Hmmm. That's a lot of dead devices, I said. I had a thought.


So I said, what if we could do a quick measurement up front, just to see if the device is completely dead? Then we could weed out the dead ones right away and reserve the full-blown current-voltage characterization, the ten-minute version, for the others.


They got excited. I think they had dull jobs, too.


Now, I’d take one computer science class in college, and programmed an Apple Lisa to turn a light bulb on in a physics lab, so I was pretty much an expert. I took the program they had, and derived a short-n-sweet version the next day that told them in fifteen seconds whether or not the device was totally dead. It was the most fun I'd had all summer, other than talking on the Hotline with Ali. Could have been the most fun they had all summer, too. The engineer and technicians thanked me for making their work easier, more efficient.
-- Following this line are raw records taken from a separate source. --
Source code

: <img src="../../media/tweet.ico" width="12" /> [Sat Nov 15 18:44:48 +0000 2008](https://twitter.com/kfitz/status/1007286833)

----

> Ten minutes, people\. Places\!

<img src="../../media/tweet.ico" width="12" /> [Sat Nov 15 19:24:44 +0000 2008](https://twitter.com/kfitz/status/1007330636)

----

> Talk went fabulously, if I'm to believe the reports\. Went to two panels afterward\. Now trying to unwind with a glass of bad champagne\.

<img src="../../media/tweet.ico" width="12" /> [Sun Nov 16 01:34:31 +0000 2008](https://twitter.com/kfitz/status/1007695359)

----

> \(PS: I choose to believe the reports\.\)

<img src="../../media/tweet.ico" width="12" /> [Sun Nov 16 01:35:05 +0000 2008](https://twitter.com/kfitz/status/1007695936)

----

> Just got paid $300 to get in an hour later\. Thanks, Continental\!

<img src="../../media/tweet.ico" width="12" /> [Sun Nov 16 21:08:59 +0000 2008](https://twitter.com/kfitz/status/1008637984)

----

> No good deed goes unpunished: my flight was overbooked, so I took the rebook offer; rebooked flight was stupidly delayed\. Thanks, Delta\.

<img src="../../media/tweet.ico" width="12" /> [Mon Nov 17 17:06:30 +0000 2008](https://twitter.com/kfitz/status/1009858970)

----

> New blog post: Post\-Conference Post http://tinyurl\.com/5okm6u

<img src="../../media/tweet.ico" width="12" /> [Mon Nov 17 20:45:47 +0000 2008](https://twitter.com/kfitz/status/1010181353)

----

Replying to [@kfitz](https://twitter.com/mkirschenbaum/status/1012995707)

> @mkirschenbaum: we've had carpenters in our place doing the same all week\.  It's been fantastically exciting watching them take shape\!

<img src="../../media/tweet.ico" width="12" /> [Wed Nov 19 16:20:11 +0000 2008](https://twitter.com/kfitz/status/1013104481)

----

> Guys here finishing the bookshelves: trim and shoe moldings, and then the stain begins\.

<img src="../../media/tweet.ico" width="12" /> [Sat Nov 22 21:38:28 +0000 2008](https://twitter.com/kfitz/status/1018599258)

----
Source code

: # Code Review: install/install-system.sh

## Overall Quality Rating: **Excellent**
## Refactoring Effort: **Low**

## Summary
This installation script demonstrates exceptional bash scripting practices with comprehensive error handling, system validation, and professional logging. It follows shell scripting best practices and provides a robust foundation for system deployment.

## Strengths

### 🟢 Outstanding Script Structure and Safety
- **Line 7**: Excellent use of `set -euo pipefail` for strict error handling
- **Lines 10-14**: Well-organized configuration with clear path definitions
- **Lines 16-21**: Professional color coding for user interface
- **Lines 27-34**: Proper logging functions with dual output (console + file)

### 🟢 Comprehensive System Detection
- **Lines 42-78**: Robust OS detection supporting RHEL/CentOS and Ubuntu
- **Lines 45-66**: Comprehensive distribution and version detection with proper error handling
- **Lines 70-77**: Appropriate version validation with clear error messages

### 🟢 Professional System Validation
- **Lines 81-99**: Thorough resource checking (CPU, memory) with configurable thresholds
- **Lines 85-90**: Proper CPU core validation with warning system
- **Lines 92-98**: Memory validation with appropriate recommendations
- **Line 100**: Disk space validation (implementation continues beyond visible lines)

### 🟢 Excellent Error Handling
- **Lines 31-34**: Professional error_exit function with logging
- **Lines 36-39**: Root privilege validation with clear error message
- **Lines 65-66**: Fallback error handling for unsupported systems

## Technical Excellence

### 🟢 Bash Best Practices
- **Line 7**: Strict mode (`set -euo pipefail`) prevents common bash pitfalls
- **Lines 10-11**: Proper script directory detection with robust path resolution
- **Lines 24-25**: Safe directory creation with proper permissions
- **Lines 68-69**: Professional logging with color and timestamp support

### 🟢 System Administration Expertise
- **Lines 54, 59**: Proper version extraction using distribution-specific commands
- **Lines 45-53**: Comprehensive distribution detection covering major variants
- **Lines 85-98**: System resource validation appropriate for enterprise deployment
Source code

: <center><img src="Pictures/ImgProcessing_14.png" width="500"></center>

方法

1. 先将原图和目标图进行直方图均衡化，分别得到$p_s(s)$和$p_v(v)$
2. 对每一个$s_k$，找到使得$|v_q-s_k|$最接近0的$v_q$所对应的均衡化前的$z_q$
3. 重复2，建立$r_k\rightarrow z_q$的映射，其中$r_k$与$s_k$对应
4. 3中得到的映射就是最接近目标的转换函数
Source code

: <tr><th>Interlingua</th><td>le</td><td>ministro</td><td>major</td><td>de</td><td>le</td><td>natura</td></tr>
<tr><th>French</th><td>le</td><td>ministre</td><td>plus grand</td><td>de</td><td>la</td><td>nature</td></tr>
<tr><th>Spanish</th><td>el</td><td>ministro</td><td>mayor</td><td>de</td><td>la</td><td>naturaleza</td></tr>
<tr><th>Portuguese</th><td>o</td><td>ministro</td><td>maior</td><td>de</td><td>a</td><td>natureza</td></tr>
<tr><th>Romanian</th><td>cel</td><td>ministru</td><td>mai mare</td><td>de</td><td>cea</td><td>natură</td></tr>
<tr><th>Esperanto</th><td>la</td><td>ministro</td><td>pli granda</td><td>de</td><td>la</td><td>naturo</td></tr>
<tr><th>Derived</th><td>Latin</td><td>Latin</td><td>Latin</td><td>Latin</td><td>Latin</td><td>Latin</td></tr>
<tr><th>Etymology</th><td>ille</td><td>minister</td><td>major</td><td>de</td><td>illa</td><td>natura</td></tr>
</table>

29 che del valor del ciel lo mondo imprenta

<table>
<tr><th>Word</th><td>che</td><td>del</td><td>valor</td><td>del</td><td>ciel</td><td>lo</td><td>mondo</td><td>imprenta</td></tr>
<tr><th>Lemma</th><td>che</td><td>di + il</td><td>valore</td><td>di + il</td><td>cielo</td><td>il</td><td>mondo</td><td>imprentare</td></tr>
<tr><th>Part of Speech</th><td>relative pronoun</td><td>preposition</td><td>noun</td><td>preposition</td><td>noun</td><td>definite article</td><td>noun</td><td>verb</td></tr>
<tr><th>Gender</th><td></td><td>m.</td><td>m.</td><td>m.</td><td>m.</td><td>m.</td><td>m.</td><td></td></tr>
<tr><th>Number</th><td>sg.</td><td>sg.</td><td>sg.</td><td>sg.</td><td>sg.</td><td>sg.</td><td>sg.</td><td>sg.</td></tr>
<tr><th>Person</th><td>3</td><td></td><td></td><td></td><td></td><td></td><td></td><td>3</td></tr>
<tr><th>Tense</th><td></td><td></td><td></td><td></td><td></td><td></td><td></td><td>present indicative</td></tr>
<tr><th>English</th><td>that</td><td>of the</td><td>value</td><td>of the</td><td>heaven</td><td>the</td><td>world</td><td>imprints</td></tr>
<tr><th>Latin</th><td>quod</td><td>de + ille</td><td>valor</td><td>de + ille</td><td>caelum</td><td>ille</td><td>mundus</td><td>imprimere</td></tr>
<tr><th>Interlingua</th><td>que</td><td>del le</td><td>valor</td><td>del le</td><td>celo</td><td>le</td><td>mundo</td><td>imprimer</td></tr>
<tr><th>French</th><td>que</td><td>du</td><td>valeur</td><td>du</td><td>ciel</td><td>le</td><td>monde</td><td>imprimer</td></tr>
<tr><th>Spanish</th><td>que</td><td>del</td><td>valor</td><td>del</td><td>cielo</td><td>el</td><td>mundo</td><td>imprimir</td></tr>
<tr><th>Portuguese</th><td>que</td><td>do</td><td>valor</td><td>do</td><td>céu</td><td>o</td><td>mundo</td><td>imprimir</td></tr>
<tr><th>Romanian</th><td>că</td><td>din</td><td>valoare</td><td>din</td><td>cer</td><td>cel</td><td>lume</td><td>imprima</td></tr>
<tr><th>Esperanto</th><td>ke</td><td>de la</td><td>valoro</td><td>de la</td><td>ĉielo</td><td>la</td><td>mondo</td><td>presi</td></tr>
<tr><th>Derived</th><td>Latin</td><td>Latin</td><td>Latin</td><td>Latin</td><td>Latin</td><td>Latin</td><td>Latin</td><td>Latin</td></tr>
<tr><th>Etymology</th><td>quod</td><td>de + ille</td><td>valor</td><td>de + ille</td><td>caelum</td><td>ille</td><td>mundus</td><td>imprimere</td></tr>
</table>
High fives all around. We had high fives back then, but not fist bumps.


I wondered what they were going to do with their extra time. Surely they’ve already read all the SAW articles.


I was pretty pleased with myself, felt a sense of accomplishment. I’d done something useful! I'd made people happy! Then Thryg found out. He called me into his office and reprimanded me for interfering with the work of the quality control group. Stick to reading the surface acoustic wave papers, he said.


I learned a two things that summer: 1) soldering, and 2) ask what your job will be like before you agree to it. These have served me well.


At the end of the summer, I took off to graduate school for a decade, to lick my wounds and delay getting a real job. Those didn't look like much fun.